相続では、本来相続人となるべき方がすでに死亡、もしくは相続欠格や相続廃除が認められていると、その相続人の相続分が直系卑属である子どもや孫に移行します。

例えば、相続人が死亡した方の子ども3名だとすると、子ども一人当たりの法定相続分は1/3となりますね。

3名の子どものうち一人が死亡していると、1/3の相続分が死亡した子どものそのまた子ども、つまり死亡したからみた孫に移行するということです。

仮に孫が3名いたとすると、1/3÷3名分=1/9が孫一人当たりの法定相続分となるというわけです。

前置きが長くなりましたが、このような仕組みを代襲相続と呼びます。

つまり、死亡した方の兄弟姉妹が死亡していたとしても、兄弟姉妹に子どもがいる場合には、その子ども、つまり死亡した方からみた甥・姪に相続権が移行するのです。

そうなると、配偶者と甥・姪がセットで相続人となる可能性もあるということになりますね。

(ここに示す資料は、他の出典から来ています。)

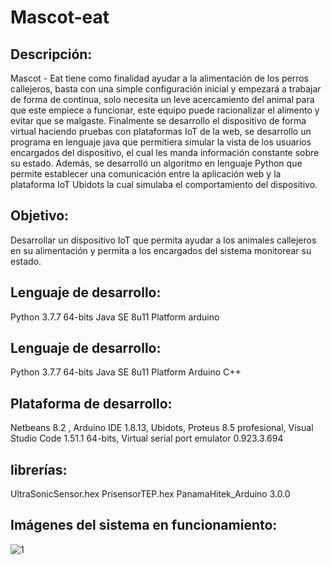 # Mascot-eat
## Descripción:
Mascot - Eat tiene como finalidad ayudar a la alimentación de los perros callejeros, basta con una simple configuración inicial y empezará a trabajar de forma de continua, solo necesita un leve acercamiento del animal para que este empiece a funcionar, este equipo puede racionalizar el alimento y evitar que se malgaste. Finalmente se desarrollo el dispositivo de forma virtual haciendo pruebas con plataformas IoT de la web, se desarrollo un programa en lenguaje java que permitiera simular la vista de los usuarios encargados del dispositivo, el cual les manda información constante sobre su estado. Además, se desarrolló un algoritmo en lenguaje Python que permite establecer una comunicación entre la aplicación web y la plataforma IoT Ubidots la cual simulaba el comportamiento del dispositivo. 
## Objetivo:
Desarrollar un dispositivo IoT que permita ayudar a los animales callejeros en su alimentación y permita a los encargados del sistema monitorear su estado.
## Lenguaje de desarrollo:
Python 3.7.7 64-bits
Java SE 8u11 Platform
arduino
## Lenguaje de desarrollo:
Python 3.7.7 64-bits
Java SE 8u11 Platform
Arduino C++
## Plataforma de desarrollo: 
Netbeans 8.2 , Arduino IDE 1.8.13, Ubidots, Proteus 8.5 profesional, Visual Studio Code 1.51.1 64-bits, Virtual serial port emulator 0.923.3.694
## librerías:
UltraSonicSensor.hex
PrisensorTEP.hex
PanamaHitek_Arduino 3.0.0
## Imágenes del sistema en funcionamiento: 

![1](https://user-images.githubusercontent.com/48070038/111035696-8b24de80-83e9-11eb-85f6-c7ad50fc0dfb.png)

しかし、家族関係が希薄化してきている現代。兄弟姉妹とは何年も会っていないという方も多いのではないでしょうか。それでもやはり、相続権の認められる兄弟姉妹、もしくは甥・姪に相続させなければならないのでしょうか。

結論から言うと、配偶者に全財産を相続させる方法は存在します。

それは遺言書を残しておくこと。

配偶者と兄弟姉妹が相続人になるとトラブルに発展しやすい

しかし遺言書に“配偶者に全財産を相続させる”残しておいたとしても、兄弟姉妹や甥・姪から遺留分減殺請求を受けてしまうんじゃないの!とお思いのあなた。

遺留分の認められている相続人を覚えているでしょうか。

遺留分の認められる相続人は、配偶者・子ども・両親・代襲相続の孫のみ。

つまり、兄弟姉妹や甥・姪には遺留分が認められていないのです。

従って、遺留分減殺請求を行うことはできないのです。

相続では、遺言書に示されている遺産分割方法は、民法で規定されている法定相続分に優先するという原則があります。

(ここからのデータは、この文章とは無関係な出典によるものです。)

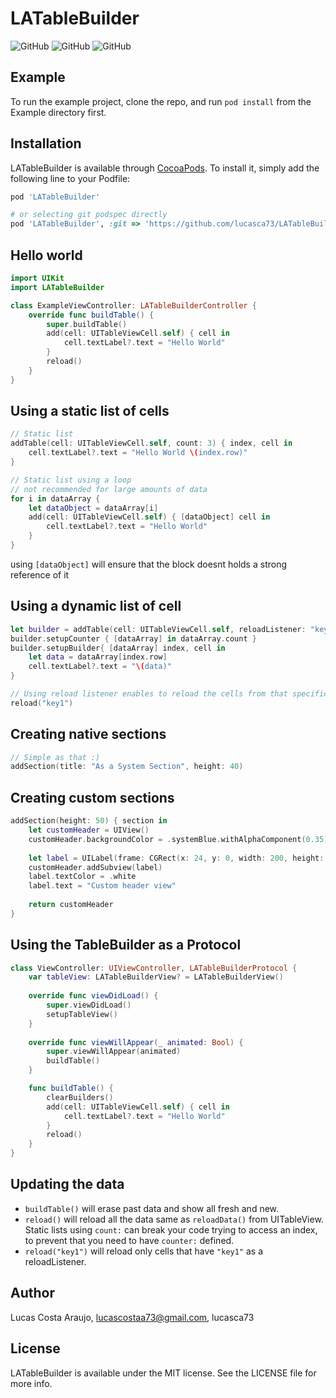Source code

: # LATableBuilder
![GitHub](https://img.shields.io/github/license/lucasca73/LATableBuilder)
![GitHub](https://img.shields.io/badge/pods-0.2.1-red)
![GitHub](https://img.shields.io/badge/Swift-5-orange)

## Example
To run the example project, clone the repo, and run `pod install` from the Example directory first.

## Installation
LATableBuilder is available through [CocoaPods](https://cocoapods.org). To install
it, simply add the following line to your Podfile:

```ruby
pod 'LATableBuilder'

# or selecting git podspec directly
pod 'LATableBuilder', :git => 'https://github.com/lucasca73/LATableBuilder.git'
```

## Hello world

```swift
import UIKit
import LATableBuilder

class ExampleViewController: LATableBuilderController {
    override func buildTable() {
        super.buildTable()
        add(cell: UITableViewCell.self) { cell in 
            cell.textLabel?.text = "Hello World"
        }
        reload()
    }
}
```

## Using a static list of cells
```swift
// Static list
addTable(cell: UITableViewCell.self, count: 3) { index, cell in 
    cell.textLabel?.text = "Hello World \(index.row)"
}

// Static list using a loop
// not recommended for large amounts of data
for i in dataArray {
    let dataObject = dataArray[i]
    add(cell: UITableViewCell.self) { [dataObject] cell in 
        cell.textLabel?.text = "Hello World"
    }
}
```
using `[dataObject]` will ensure that the block doesnt holds a strong reference of it

## Using a dynamic list of cell
```swift
let builder = addTable(cell: UITableViewCell.self, reloadListener: "key1")
builder.setupCounter { [dataArray] in dataArray.count }
builder.setupBuilder{ [dataArray] index, cell in
    let data = dataArray[index.row]
    cell.textLabel?.text = "\(data)"
}

// Using reload listener enables to reload the cells from that specific key
reload("key1")
```

## Creating native sections
```swift
// Simple as that :)
addSection(title: "As a System Section", height: 40)
```

## Creating custom sections
```swift
addSection(height: 50) { section in
    let customHeader = UIView()
    customHeader.backgroundColor = .systemBlue.withAlphaComponent(0.35)
    
    let label = UILabel(frame: CGRect(x: 24, y: 0, width: 200, height: 50))
    customHeader.addSubview(label)
    label.textColor = .white
    label.text = "Custom header view"
    
    return customHeader
}
```

## Using the TableBuilder as a Protocol
```swift
class ViewController: UIViewController, LATableBuilderProtocol {
    var tableView: LATableBuilderView? = LATableBuilderView()
    
    override func viewDidLoad() {
        super.viewDidLoad()
        setupTableView()
    }
    
    override func viewWillAppear(_ animated: Bool) {
        super.viewWillAppear(animated)
        buildTable()
    }

    func buildTable() {
        clearBuilders()
        add(cell: UITableViewCell.self) { cell in 
            cell.textLabel?.text = "Hello World"
        }
        reload()
    }
}
```

## Updating the data
- `buildTable()` will erase past data and show all fresh and new. 
- `reload()` will reload all the data same as `reloadData()` from UITableView. Static lists using `count:` can break your code trying to access an index, to prevent that you need to have `counter:` defined.
- `reload("key1")` will reload only cells that have `"key1"` as a reloadListener.

## Author

Lucas Costa Araujo, lucascostaa73@gmail.com, lucasca73

## License

LATableBuilder is available under the MIT license. See the LICENSE file for more info.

ということは、遺言書に“配偶者に全財産を相続させる”と書いてあったとしても、兄弟姉妹や甥・姪が遺留分減殺請求によって遺留分を取り戻す手続きを行うことはできないのです。

逆を言えば、遺言書を残しておかなければ兄弟姉妹や甥・姪に一定額の財産を相続させなければならないということになります。

ご自身に子どもがおらず、配偶者に全財産を相続させたいと思っているのであれば、早急に遺言書を準備しておくようにしましょう。

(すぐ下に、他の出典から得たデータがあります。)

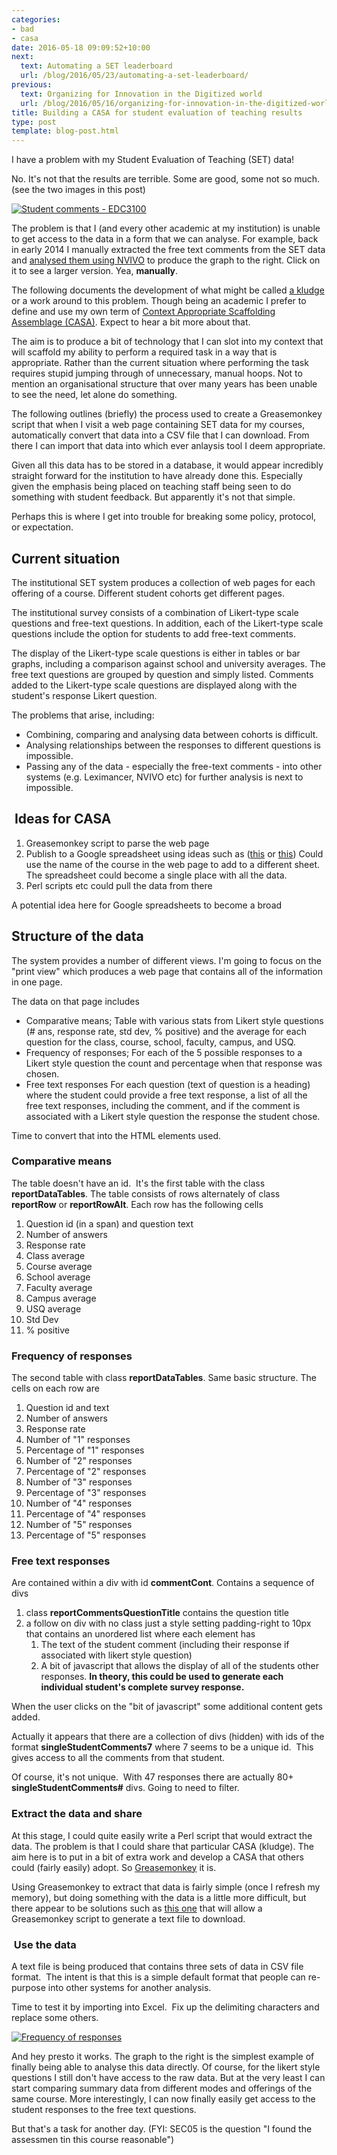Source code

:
 ```yaml
---
categories:
- bad
- casa
date: 2016-05-18 09:09:52+10:00
next:
  text: Automating a SET leaderboard
  url: /blog/2016/05/23/automating-a-set-leaderboard/
previous:
  text: Organizing for Innovation in the Digitized world
  url: /blog/2016/05/16/organizing-for-innovation-in-the-digitized-world/
title: Building a CASA for student evaluation of teaching results
type: post
template: blog-post.html
---
```

I have a problem with my Student Evaluation of Teaching (SET) data!

No. It's not that the results are terrible. Some are good, some not so much. (see the two images in this post)

[![Student comments - EDC3100](images/11955601644_11983dc7c0_n.jpg)](https://www.flickr.com/photos/david_jones/11955601644/in/album-72157629278697801/ "Student comments - EDC3100")

The problem is that I (and every other academic at my institution) is unable to get access to the data in a form that we can analyse. For example, back in early 2014 I manually extracted the free text comments from the SET data and [analysed them using NVIVO](/blog/2014/01/15/analysing-some-course-evaluation-comments/) to produce the graph to the right. Click on it to see a larger version. Yea, **manually**.

The following documents the development of what might be called [a kludge](https://en.wikipedia.org/wiki/Kludge) or a work around to this problem. Though being an academic I prefer to define and use my own term of [Context Appropriate Scaffolding Assemblage (CASA)](/blog/2015/10/01/university-e-learning-removing-the-context-and-adding-the-sediment/#casa). Expect to hear a bit more about that.

The aim is to produce a bit of technology that I can slot into my context that will scaffold my ability to perform a required task in a way that is appropriate. Rather than the current situation where performing the task requires stupid jumping through of unnecessary, manual hoops. Not to mention an organisational structure that over many years has been unable to see the need, let alone do something.

The following outlines (briefly) the process used to create a Greasemonkey script that when I visit a web page containing SET data for my courses, automatically convert that data into a CSV file that I can download. From there I can import that data into which ever anlaysis tool I deem appropriate.

Given all this data has to be stored in a database, it would appear incredibly straight forward for the institution to have already done this. Especially given the emphasis being placed on teaching staff being seen to do something with student feedback. But apparently it's not that simple.

Perhaps this is where I get into trouble for breaking some policy, protocol, or expectation.

## Current situation

The institutional SET system produces a collection of web pages for each offering of a course. Different student cohorts get different pages.

The institutional survey consists of a combination of Likert-type scale questions and free-text questions. In addition, each of the Likert-type scale questions include the option for students to add free-text comments.

The display of the Likert-type scale questions is either in tables or bar graphs, including a comparison against school and university averages. The free text questions are grouped by question and simply listed. Comments added to the Likert-type scale questions are displayed along with the student's response Likert question.

The problems that arise, including:

- Combining, comparing and analysing data between cohorts is difficult.
- Analysing relationships between the responses to different questions is impossible.
- Passing any of the data - especially the free-text comments - into other systems (e.g. Leximancer, NVIVO etc) for further analysis is next to impossible.

##  Ideas for CASA

1. Greasemonkey script to parse the web page
2. Publish to a Google spreadsheet using ideas such as ([this](https://mashe.hawksey.info/2014/07/google-sheets-as-a-database-insert-with-apps-script-using-postget-methods-with-ajax-example/) or [this](http://blog.nparashuram.com/2009/08/screen-scraping-with-javascript-firebug.html)) Could use the name of the course in the web page to add to a different sheet. The spreadsheet could become a single place with all the data.
3. Perl scripts etc could pull the data from there

A potential idea here for Google spreadsheets to become a broad

## Structure of the data

The system provides a number of different views. I'm going to focus on the "print view" which produces a web page that contains all of the information in one page.

The data on that page includes

- Comparative means; Table with various stats from Likert style questions (# ans, response rate, std dev, % positive) and the average for each question for the class, course, school, faculty, campus, and USQ.
- Frequency of responses; For each of the 5 possible responses to a Likert style question the count and percentage when that response was chosen.
- Free text responses For each question (text of question is a heading) where the student could provide a free text response, a list of all the free text responses, including the comment, and if the comment is associated with a Likert style question the response the student chose.

Time to convert that into the HTML elements used.

### Comparative means

The table doesn't have an id.  It's the first table with the class **reportDataTables**. The table consists of rows alternately of class **reportRow** or **reportRowAlt**. Each row has the following cells

1. Question id (in a span) and question text
2. Number of answers
3. Response rate
4. Class average
5. Course average
6. School average
7. Faculty average
8. Campus average
9. USQ average
10. Std Dev
11. % positive

### Frequency of responses

The second table with class **reportDataTables**. Same basic structure. The cells on each row are

1. Question id and text
2. Number of answers
3. Response rate
4. Number of "1" responses
5. Percentage of "1" responses
6. Number of "2" responses
7. Percentage of "2" responses
8. Number of "3" responses
9. Percentage of "3" responses
10. Number of "4" responses
11. Percentage of "4" responses
12. Number of "5" responses
13. Percentage of "5" responses

### Free text responses

Are contained within a div with id **commentCont**. Contains a sequence of divs

1. class **reportCommentsQuestionTitle** contains the question title
2. a follow on div with no class just a style setting padding-right to 10px that contains an unordered list where each element has
    1. The text of the student comment (including their response if associated with likert style question)
    2. A bit of javascript that allows the display of all of the students other responses. **In theory, this could be used to generate each individual student's complete survey response.**

When the user clicks on the "bit of javascript" some additional content gets added.

Actually it appears that there are a collection of divs (hidden) with ids of the format **singleStudentComments7** where 7 seems to be a unique id.  This gives access to all the comments from that student.

Of course, it's not unique.  With 47 responses there are actually 80+ **singleStudentComments#** divs. Going to need to filter.

### Extract the data and share

At this stage, I could quite easily write a Perl script that would extract the data. The problem is that I could share that particular CASA (kludge). The aim here is to put in a bit of extra work and develop a CASA that others could (fairly easily) adopt. So [Greasemonkey](http://www.greasespot.net/) it is.

Using Greasemonkey to extract that data is fairly simple (once I refresh my memory), but doing something with the data is a little more difficult, but there appear to be solutions such as [this one](https://github.com/eligrey/FileSaver.js/) that will allow a Greasemonkey script to generate a text file to download.

###  Use the data

A text file is being produced that contains three sets of data in CSV file format.  The intent is that this is a simple default format that people can re-purpose into other systems for another analysis.

Time to test it by importing into Excel.  Fix up the delimiting characters and replace some others.

[![Frequency of responses](images/27081296095_e0ff5aace1_n.jpg)](https://www.flickr.com/photos/david_jones/27081296095/in/dateposted-public/ "Frequency of responses")

And hey presto it works. The graph to the right is the simplest example of finally being able to analyse this data directly. Of course, for the likert style questions I still don't have access to the raw data. But at the very least I can start comparing summary data from different modes and offerings of the same course. More interestingly, I can now finally easily get access to the student responses to the free text questions.

But that's a task for another day. (FYI: SEC05 is the question "I found the assessmen tin this course reasonable")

配偶者と兄弟姉妹、もしくは甥・姪が相続人となるケースでは、トラブルが付きものです。

配偶者からしてみれば、何十年にわたって夫婦で協力して財産を築き上げてきたとの考えが、兄弟姉妹からしてみれば、血縁を重視すべきだとの考えがあります。

両者の考えの違いからトラブルに発展しやすいと言われているのです。

残された配偶者は、血縁のない死亡した配偶者の親族と相続を進めなければなりませんので、大変な思いをすることになるでしょう。

遺産分割協議ではそれぞれの意見が絡んできますので、スムーズに手続きを執り行えるようにするためにも、遺言書は必ず準備しておきましょう。